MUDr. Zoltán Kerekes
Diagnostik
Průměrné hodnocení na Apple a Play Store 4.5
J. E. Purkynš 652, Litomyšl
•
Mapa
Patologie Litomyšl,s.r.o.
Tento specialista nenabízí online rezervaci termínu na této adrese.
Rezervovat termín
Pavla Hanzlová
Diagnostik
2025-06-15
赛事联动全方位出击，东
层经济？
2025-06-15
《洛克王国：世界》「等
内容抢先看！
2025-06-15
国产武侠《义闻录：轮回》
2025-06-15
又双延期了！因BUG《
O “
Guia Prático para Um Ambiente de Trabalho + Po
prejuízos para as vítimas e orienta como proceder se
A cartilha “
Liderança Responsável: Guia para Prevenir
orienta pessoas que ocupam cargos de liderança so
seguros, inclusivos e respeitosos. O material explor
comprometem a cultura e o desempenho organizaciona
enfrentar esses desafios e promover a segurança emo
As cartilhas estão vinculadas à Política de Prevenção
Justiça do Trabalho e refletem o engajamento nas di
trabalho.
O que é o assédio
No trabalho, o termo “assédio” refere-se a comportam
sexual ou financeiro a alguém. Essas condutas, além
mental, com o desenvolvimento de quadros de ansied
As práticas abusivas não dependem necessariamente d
* * *
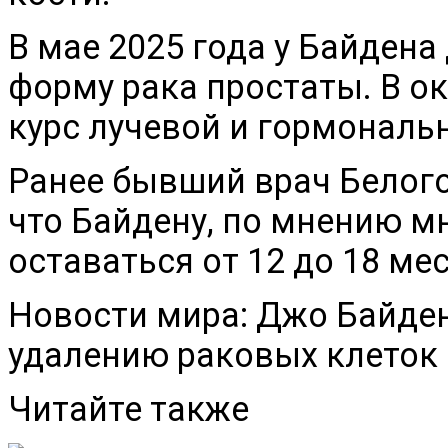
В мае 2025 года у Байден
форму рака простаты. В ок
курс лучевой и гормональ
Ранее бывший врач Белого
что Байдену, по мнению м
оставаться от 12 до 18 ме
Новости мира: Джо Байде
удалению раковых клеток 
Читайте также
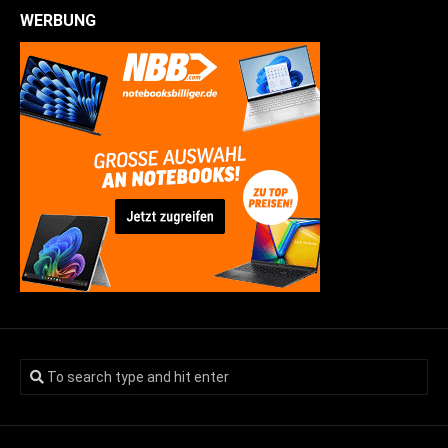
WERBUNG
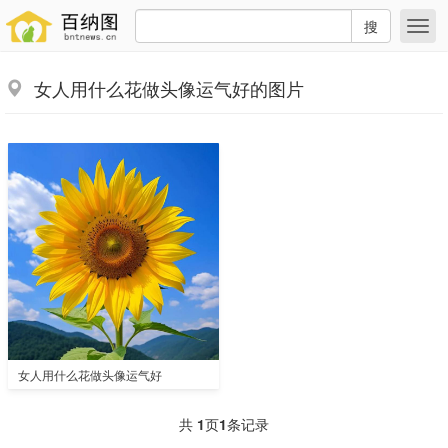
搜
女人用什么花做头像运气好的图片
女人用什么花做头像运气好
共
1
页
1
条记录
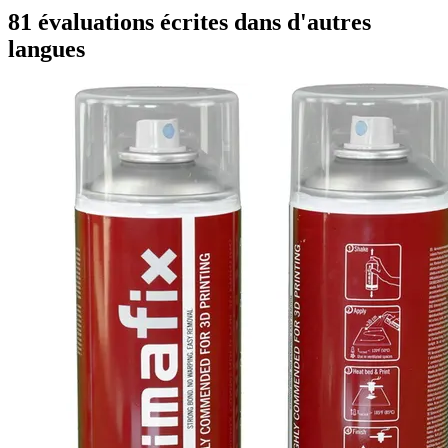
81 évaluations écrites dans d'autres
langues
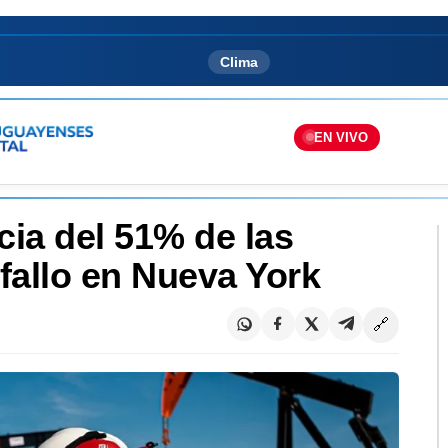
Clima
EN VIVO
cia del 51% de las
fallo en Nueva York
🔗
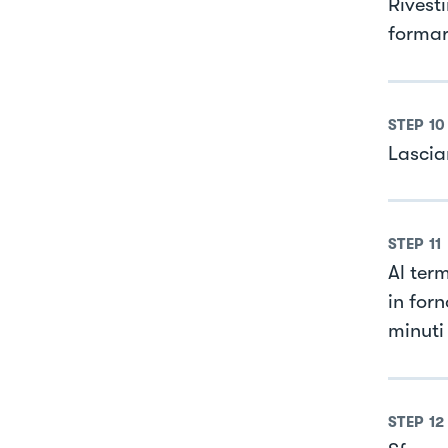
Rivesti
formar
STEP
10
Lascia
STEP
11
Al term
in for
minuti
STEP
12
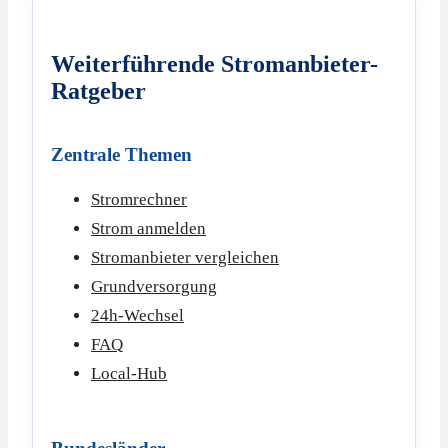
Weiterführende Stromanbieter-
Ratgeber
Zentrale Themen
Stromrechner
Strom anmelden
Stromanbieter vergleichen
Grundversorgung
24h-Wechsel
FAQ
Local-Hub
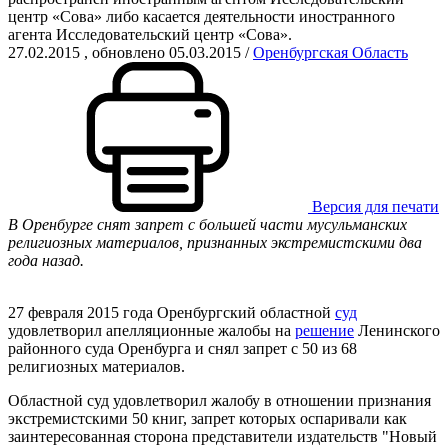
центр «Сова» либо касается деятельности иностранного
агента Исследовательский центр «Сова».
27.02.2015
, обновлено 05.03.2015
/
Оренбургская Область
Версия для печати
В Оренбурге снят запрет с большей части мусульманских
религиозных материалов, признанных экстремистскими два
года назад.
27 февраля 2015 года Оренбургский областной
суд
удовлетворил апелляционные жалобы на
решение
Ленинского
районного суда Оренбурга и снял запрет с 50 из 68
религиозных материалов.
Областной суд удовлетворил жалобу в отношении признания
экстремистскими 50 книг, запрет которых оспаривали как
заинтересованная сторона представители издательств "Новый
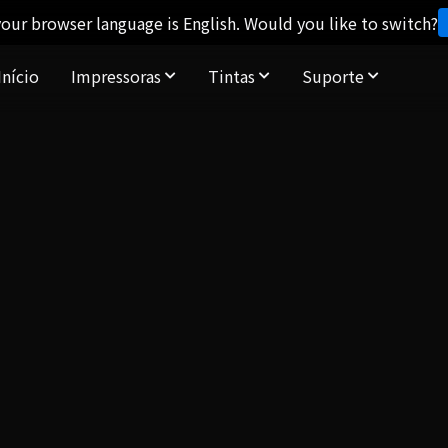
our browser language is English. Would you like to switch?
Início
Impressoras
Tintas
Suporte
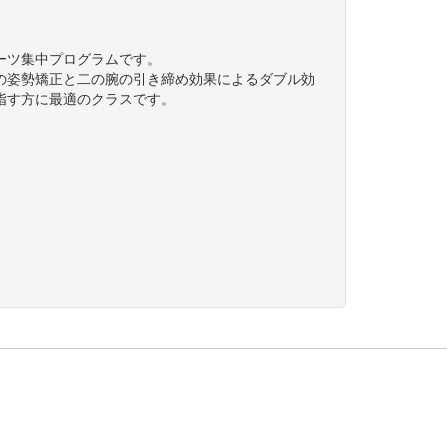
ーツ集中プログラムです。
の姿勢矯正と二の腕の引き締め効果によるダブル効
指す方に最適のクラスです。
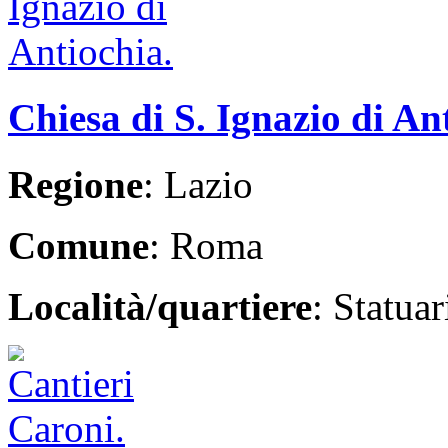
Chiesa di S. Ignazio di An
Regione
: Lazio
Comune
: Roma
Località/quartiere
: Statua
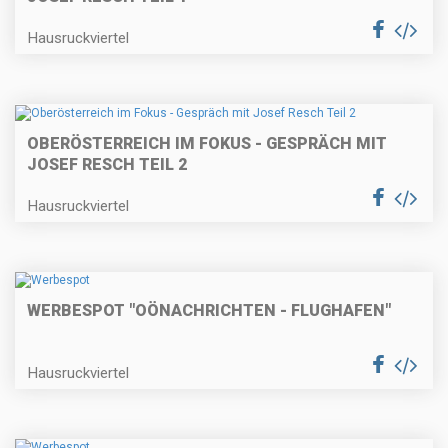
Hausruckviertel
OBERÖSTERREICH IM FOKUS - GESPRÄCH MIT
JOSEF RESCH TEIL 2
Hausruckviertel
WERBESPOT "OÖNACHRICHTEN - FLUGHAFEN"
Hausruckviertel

Task to complete |
From the material above, set down exactly the lines starting at the one with "MUDr. Zoltán Kerekes" and ending at the one with "As práticas abusivas", end lines included.

Answer area |
MUDr. Zoltán Kerekes
Diagnostik
Průměrné hodnocení na Apple a Play Store 4.5
J. E. Purkynš 652, Litomyšl
•
Mapa
Patologie Litomyšl,s.r.o.
Tento specialista nenabízí online rezervaci termínu na této adrese.
Rezervovat termín
Pavla Hanzlová
Diagnostik
2025-06-15
赛事联动全方位出击，东
层经济？
2025-06-15
《洛克王国：世界》「等
内容抢先看！
2025-06-15
国产武侠《义闻录：轮回》
2025-06-15
又双延期了！因BUG《
O “
Guia Prático para Um Ambiente de Trabalho + Po
prejuízos para as vítimas e orienta como proceder se
A cartilha “
Liderança Responsável: Guia para Prevenir
orienta pessoas que ocupam cargos de liderança so
seguros, inclusivos e respeitosos. O material explor
comprometem a cultura e o desempenho organizaciona
enfrentar esses desafios e promover a segurança emo
As cartilhas estão vinculadas à Política de Prevenção
Justiça do Trabalho e refletem o engajamento nas di
trabalho.
O que é o assédio
No trabalho, o termo “assédio” refere-se a comportam
sexual ou financeiro a alguém. Essas condutas, além
mental, com o desenvolvimento de quadros de ansied
As práticas abusivas não dependem necessariamente d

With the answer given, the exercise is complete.